O Exército continua investindo no aperfeiçoamento dos seus caçadores, integrando novas tecnologias de camuflagem que ocultam a assinatura térmica do militar, garantindo que ele continue sendo o “fantasma” do campo de batalha. O treinamento tem sido cada vez mais voltado para o ambiente urbano, refletindo as principais ameaças de segurança pública e defesa interna no Brasil atual.
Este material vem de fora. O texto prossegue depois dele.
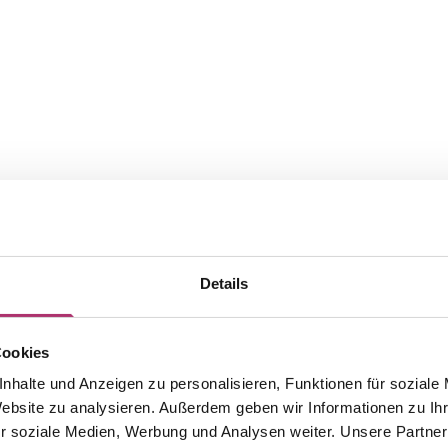
Details
Cookies
nhalte und Anzeigen zu personalisieren, Funktionen für soziale
Website zu analysieren. Außerdem geben wir Informationen zu I
Die passenden Stücke aus der
r soziale Medien, Werbung und Analysen weiter. Unsere Partner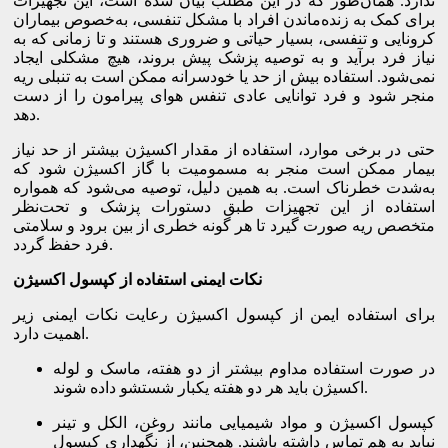
ندارد. همان‌طور که در این مطلب بیان شده است، این تجهیزات
برای کمک به زنده‌ماندن افراد با مشکل تنفسی، به‌خصوص بیماران
کرونایی و تنفسی، بسیار حیاتی و ضروری هستند و تا زمانی که به
نیاز فرد برآید و به توصیه پزشک پیش بروند، هیچ مشکلی ایجاد
نمی‌شود. استفاده بیش از حد یا خودسرانه ممکن است به تنبلی ریه
منجر شود و فرد توانایی عادی تنفس هوای پیرامون را از دست
دهد.
حتی در برخی موارد، استفاده از مقدار اکسیژن بیشتر از حد نیاز
بیمار ممکن است منجر به مسمومیت با گاز اکسیژن شود که
به‌شدت خطرناک است. به همین دلیل، توصیه می‌شود که همواره
استفاده از این تجهیزات طبق دستورات پزشک و تحت‌نظر
متخصص ریه صورت گیرد تا هر گونه خطری از بین برود و سلامتی
فرد حفظ گردد.
نکات ایمنی استفاده از کپسول اکسیژن
برای استفاده ایمن از کپسول اکسیژن رعایت نکات ایمنی زیر
اهمیت دارد.
در صورت استفاده مداوم بیشتر از دو هفته، ماسک و لوله
اکسیژن باید هر دو هفته یکبار شستشو داده شوند.
کپسول اکسیژن و مواد شیمیایی مانند روغن، الکل و تینر
نباید به هم تماس داشته باشند. همچنین، از نگهداری کپسول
Como ingressar e se tornar um caçador

Para quem busca ser um dos futuros nomes de destaque no tiro de precisão do Exército, o caminho é longo e exige dedicação integral. Primeiro, é necessário ingressar na força como militar de carreira (via ESA ou AMAN) ou como militar temporário em unidades que possuam o curso de caçador.

Após o período básico e a qualificação na sua arma (geralmente Infantaria ou Cavalaria), o militar deve demonstrar desempenho excepcional no tiro de fuzil convencional para ser indicado ao curso de caçador. O índice de desistência e reprovação é alto, o que mantém a mística e o prestígio da especialidade.

Seja nas selvas amazônicas, no sertão nordestino ou nas favelas do Rio de Janeiro em missões de pacificação, o caçador do Exército permanece como uma sentinela invisível, pronta para agir com precisão letal quando a ordem for dada.

O compromisso com a excelência técnica e a ética profissional garante que o Brasil continue formando atiradores que, embora raramente apareçam nos jornais, são pilares fundamentais da nossa soberania e segurança.